# Michael Jordan= Satan?



## Ragingbull33 (Apr 10, 2005)

2/3=666

check out the jim carey movie...

it makes a lot of sense


----------



## ¹²³ (Jan 8, 2003)

_The Jordan was crossed by Judas Maccabeus and his brother Jonathan Maccabaeus during their war with the Nabatæans (1 Maccabees 5:24). A little later the Jordan was the scene of the battle between Jonathan and Bacchides, in which the latter was defeated (I Macc. 9:42-49)._

link


----------



## johnston797 (May 29, 2002)

Close but 2/3 = .667
Not 666


----------



## TripleDouble (Jul 26, 2002)

johnston797 said:


> Close but 2/3 = .667
> Not 666


more like .666666666666666666666666666666666666666666666666666666666666666666666666666666666666666666666666...


----------



## Ragingbull33 (Apr 10, 2005)

johnston797 said:


> Close but 2/3 = .667
> Not 666


uh... no if you're gonnna get anal it's .666 repeating decimal


----------



## soonerterp (Nov 13, 2005)

PROVIDED DATA:

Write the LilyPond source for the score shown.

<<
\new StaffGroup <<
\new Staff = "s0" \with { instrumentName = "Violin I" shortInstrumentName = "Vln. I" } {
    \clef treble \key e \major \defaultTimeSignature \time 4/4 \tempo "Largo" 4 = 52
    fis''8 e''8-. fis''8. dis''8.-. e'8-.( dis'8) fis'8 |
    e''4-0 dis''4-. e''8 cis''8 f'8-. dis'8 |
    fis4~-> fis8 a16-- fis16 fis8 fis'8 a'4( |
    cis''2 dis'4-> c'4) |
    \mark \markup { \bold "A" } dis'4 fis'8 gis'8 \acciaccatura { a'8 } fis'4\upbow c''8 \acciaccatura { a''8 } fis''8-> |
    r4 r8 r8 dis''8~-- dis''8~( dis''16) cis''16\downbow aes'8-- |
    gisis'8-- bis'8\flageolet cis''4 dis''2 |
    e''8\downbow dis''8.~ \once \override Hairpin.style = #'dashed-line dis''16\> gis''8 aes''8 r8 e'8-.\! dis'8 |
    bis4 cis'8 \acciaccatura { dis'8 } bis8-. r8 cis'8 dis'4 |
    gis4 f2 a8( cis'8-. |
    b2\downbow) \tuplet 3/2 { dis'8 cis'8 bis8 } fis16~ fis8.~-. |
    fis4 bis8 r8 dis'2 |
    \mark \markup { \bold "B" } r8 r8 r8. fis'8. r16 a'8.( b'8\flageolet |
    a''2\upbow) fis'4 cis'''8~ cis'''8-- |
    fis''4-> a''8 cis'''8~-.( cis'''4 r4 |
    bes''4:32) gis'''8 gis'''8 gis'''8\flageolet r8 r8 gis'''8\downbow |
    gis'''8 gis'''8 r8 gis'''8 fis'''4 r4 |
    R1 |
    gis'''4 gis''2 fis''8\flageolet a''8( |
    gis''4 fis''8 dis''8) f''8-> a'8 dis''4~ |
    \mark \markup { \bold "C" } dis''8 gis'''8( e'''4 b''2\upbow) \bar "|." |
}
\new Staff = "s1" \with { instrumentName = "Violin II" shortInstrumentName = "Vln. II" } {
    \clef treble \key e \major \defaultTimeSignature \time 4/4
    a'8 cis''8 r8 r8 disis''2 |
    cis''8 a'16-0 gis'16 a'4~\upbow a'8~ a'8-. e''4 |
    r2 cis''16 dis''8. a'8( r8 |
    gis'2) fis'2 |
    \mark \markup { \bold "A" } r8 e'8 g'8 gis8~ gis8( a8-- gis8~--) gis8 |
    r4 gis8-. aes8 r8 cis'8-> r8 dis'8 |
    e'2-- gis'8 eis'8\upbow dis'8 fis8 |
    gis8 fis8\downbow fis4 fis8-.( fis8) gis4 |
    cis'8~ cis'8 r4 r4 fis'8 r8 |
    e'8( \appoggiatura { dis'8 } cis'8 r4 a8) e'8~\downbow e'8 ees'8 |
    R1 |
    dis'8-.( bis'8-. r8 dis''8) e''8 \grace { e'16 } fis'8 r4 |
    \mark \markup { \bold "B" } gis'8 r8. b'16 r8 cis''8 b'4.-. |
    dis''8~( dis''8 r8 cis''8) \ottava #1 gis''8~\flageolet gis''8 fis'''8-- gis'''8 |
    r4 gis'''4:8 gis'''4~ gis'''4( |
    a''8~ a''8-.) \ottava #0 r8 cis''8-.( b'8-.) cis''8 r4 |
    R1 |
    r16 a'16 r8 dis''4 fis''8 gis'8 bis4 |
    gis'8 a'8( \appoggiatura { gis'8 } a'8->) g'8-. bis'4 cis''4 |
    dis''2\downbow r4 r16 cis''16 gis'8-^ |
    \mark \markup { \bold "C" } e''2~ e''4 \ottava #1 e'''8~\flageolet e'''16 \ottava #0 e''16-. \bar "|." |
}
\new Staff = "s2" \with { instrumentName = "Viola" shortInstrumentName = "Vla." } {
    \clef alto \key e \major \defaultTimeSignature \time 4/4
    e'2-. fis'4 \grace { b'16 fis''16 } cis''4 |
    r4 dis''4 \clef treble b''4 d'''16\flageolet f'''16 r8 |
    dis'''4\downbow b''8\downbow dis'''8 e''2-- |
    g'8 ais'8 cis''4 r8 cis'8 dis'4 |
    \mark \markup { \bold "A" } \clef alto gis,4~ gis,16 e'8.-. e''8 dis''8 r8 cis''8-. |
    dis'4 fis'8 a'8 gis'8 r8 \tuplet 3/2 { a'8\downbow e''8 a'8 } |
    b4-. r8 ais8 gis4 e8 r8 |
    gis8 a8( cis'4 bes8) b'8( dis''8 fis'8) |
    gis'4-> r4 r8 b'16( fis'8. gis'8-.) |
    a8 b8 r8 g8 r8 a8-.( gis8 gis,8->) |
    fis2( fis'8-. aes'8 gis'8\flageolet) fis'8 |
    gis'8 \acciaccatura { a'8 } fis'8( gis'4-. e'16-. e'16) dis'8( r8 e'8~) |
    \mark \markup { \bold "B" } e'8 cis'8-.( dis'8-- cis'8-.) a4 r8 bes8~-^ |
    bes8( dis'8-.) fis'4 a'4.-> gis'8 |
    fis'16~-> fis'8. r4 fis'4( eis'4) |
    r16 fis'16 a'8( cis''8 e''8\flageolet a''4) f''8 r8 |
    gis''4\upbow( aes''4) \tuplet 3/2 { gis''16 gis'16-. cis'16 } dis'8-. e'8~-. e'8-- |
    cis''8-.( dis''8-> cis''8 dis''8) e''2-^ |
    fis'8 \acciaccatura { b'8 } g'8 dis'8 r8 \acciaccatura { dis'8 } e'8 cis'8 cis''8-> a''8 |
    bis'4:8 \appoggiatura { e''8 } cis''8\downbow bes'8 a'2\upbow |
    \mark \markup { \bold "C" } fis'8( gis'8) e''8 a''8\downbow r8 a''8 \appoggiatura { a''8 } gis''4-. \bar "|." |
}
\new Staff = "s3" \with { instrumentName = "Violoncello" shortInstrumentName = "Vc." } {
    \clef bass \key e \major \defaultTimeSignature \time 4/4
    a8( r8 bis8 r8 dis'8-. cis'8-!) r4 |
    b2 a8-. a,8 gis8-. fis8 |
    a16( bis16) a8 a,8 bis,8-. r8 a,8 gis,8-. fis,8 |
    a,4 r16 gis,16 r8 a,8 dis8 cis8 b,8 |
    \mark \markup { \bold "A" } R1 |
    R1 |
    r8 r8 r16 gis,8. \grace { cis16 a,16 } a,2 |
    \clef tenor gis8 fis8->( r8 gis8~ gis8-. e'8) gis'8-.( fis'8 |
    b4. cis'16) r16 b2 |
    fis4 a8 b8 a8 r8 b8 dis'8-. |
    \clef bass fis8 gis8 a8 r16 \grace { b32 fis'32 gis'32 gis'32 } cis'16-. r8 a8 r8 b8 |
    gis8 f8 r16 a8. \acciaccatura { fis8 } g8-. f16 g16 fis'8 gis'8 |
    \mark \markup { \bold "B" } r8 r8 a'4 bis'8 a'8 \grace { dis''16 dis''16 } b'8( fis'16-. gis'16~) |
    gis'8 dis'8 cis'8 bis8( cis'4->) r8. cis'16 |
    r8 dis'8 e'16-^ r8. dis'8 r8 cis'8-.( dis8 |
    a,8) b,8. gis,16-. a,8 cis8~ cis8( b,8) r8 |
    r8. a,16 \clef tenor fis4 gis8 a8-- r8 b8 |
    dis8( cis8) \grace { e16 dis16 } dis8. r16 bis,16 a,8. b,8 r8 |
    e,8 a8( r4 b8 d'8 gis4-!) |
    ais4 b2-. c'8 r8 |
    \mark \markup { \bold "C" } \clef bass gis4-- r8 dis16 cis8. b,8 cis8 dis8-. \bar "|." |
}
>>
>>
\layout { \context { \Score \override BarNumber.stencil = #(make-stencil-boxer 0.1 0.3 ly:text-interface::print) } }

WHAT THE TASK REQUIRES: Can you extend the Michael Jordan thread from where it stops? These lines have nothing to do with the Michael Jordan thread.

TASK OUTPUT:
Um, does that also make every other guy in the NBA that has worn/presently wears No. 23 Satan too?


----------



## thebizkit69u (Feb 12, 2003)

soonerterp said:


> Um, does that also make every other guy in the NBA that has worn/presently wears No. 23 Satan too?


No, just Satan worshipers.


----------



## ogbullzfan (Mar 9, 2004)

Devin Hester too?!?!?


----------



## Philomath (Jan 3, 2003)

Especially him.


----------



## RSP83 (Nov 24, 2002)

Ragingbull33 said:


> 2/3=666
> 
> check out the jim carey movie...
> 
> it makes a lot of sense


So what does that make Kobe 24?
2/4 = .500

Kobe = .500 team?

oh wait... Kirk Hinrich 12.
1/2 = .500

ahhh...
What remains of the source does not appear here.